State Sen. Steve Glazer said Wells Fargo’s iconic
stagecoach once represented trust and honest, 
but no more following its notorious scandal.

STATE SENATE | 7TH DISTRICT |
State Sen. Steve Glazer tore into Wells Fargo for misconduct involving millions of falsified customer accounts. But, Wells Fargo Chief Executive Steve Sloan wasn’t there to take the thumping.

Sloan never said he would attend Monday’s State Senate Banking Committee Oversight Hearing, said Glazer, its chairperson, but he also never declined the invitation.

The State Senate’s historian said it is the first time a corporation skipped an oversight hearing since disgraced energy provider Enron in the late 1990s.

“It’s sad to see Wells Fargo join this elite Hall of Shame,” said Glazer, who represents  Contra Costa County and the Tri Valley in Alameda County. “Who could imagine that the bank that represented the values of honesty and fair-dealings for more than 160 years in California would now become an outlaw institution?”

Wells Fargo’s wrongdoing involved 2 million bank accounts, including 900,00 in California alone.

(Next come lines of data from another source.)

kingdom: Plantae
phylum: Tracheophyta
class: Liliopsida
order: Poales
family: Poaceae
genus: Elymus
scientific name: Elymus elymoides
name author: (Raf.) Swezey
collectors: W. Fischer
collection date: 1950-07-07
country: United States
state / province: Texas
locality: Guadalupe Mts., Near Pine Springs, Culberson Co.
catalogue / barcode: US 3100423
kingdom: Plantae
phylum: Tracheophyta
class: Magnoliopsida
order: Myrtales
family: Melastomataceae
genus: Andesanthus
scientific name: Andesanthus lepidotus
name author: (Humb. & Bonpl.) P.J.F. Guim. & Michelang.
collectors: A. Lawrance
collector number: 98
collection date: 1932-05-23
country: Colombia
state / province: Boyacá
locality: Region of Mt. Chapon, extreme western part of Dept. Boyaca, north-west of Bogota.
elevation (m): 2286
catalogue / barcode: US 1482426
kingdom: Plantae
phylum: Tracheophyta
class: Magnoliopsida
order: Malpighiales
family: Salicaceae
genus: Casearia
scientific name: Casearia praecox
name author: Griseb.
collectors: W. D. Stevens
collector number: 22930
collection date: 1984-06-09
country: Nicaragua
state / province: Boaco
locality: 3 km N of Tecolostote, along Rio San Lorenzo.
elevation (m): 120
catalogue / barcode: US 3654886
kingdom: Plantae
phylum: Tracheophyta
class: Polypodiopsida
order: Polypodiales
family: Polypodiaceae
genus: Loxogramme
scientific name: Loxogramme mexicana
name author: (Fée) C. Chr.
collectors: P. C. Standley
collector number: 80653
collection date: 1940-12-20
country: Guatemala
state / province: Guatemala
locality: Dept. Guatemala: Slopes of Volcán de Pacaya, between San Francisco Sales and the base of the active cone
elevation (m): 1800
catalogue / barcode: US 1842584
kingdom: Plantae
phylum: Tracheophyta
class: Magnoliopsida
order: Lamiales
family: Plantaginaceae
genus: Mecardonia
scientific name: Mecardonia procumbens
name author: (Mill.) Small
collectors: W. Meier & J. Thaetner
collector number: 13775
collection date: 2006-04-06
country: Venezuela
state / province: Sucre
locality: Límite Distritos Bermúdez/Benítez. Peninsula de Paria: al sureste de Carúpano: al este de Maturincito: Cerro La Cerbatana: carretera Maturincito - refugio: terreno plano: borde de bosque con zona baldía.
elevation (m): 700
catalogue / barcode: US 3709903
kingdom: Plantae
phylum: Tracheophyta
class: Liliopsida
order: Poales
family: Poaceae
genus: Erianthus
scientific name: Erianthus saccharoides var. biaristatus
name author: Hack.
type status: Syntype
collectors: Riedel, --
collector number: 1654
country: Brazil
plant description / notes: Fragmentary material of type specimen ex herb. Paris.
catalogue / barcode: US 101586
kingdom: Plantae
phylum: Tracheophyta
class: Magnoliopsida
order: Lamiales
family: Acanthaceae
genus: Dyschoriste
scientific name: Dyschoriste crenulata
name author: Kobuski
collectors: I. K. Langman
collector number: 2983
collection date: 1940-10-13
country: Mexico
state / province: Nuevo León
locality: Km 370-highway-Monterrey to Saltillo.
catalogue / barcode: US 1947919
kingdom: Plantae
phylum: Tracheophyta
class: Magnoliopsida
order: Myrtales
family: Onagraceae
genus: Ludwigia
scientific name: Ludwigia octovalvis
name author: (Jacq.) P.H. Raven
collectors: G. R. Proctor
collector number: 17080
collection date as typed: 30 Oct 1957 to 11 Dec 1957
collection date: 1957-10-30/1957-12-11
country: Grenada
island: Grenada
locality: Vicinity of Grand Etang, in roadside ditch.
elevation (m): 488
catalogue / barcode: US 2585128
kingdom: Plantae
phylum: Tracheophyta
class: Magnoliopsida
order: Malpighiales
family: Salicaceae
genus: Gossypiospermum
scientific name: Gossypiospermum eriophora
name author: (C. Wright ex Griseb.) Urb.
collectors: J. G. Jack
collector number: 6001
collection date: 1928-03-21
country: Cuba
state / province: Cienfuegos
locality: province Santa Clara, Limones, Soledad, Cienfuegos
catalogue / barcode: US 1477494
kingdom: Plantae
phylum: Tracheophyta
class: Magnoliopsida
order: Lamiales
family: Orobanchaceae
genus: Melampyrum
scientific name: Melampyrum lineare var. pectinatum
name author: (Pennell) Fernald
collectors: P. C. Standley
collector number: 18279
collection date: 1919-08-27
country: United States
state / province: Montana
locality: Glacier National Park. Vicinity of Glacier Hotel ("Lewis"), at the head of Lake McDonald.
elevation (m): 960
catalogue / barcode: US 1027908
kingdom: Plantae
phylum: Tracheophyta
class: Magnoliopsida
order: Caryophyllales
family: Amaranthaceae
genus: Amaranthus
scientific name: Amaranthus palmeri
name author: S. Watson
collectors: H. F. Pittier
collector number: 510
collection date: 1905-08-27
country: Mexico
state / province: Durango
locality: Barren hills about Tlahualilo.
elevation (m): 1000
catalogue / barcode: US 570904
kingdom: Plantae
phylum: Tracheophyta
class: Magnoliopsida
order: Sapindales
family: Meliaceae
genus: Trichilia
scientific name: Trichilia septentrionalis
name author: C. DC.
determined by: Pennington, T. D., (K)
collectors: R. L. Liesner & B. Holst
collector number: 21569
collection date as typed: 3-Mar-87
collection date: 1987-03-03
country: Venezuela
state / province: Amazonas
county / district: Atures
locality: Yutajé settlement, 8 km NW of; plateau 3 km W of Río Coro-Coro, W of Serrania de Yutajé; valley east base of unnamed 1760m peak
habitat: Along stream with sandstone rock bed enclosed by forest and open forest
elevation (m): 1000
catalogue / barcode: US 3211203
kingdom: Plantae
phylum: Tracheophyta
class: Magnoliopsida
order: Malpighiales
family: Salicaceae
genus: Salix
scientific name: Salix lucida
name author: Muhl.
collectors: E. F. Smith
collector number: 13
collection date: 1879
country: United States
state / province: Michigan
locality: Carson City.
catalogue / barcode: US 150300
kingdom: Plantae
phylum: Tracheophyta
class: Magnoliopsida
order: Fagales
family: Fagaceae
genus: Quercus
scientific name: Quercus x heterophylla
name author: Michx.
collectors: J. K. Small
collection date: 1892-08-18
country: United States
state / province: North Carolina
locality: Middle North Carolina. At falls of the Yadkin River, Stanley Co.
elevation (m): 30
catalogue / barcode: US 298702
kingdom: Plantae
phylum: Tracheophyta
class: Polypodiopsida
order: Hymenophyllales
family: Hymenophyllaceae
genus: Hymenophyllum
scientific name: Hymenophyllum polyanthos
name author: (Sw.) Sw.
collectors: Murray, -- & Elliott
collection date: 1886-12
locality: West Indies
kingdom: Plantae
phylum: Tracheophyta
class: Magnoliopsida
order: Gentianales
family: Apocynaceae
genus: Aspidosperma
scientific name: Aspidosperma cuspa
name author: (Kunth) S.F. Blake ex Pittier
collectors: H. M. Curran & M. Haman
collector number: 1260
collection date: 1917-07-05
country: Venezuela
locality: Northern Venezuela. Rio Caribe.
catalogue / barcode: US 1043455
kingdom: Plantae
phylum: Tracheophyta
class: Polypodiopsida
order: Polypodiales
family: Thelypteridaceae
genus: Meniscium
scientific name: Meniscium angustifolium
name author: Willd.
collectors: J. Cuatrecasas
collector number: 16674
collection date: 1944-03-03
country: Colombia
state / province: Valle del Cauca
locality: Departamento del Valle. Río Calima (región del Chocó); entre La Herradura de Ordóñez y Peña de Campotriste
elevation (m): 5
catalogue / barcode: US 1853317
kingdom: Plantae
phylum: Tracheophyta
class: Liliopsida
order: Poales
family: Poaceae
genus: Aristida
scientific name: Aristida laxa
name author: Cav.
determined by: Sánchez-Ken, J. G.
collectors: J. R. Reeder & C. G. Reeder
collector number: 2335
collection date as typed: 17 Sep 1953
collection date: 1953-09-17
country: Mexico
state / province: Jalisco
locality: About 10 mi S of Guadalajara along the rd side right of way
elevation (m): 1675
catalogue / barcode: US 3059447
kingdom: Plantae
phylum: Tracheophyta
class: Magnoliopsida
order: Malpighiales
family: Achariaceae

Following a congressional hearing in October, Wells Fargo Chief Executive John Stumpf resigned.

A portion of Glazer’s intent through Monday’s hearing was to established how high up the chain of command knowledge of the bank’s illegal behavior had reached. Beforehand, correspondences and a meeting six weeks ago between Wells Fargo officials and Glazer, yielded no new information, he said, but more obfuscation.

“I remain unsatisfied on every material question,” said Glazer.

The senate banking committee, however, found evidence that 480 Wells Fargo branch managers were fired in last 5 years due to sales practice violations. Glazer asserted the number of firings suggests company executives should have been aware that problems existed. “This appears to be a company culture, an atmosphere of greed pushed from the top,” said Glazer.

Glazer said he hopes Wells Fargo provides in the near future a blueprint for how it intends to clean up its corporate culture.

This does not appear to be the last time Wells Fargo will be raked over the coals by state lawmakers. Glazer’s hearing followed a similar Assembly oversight hearing last month.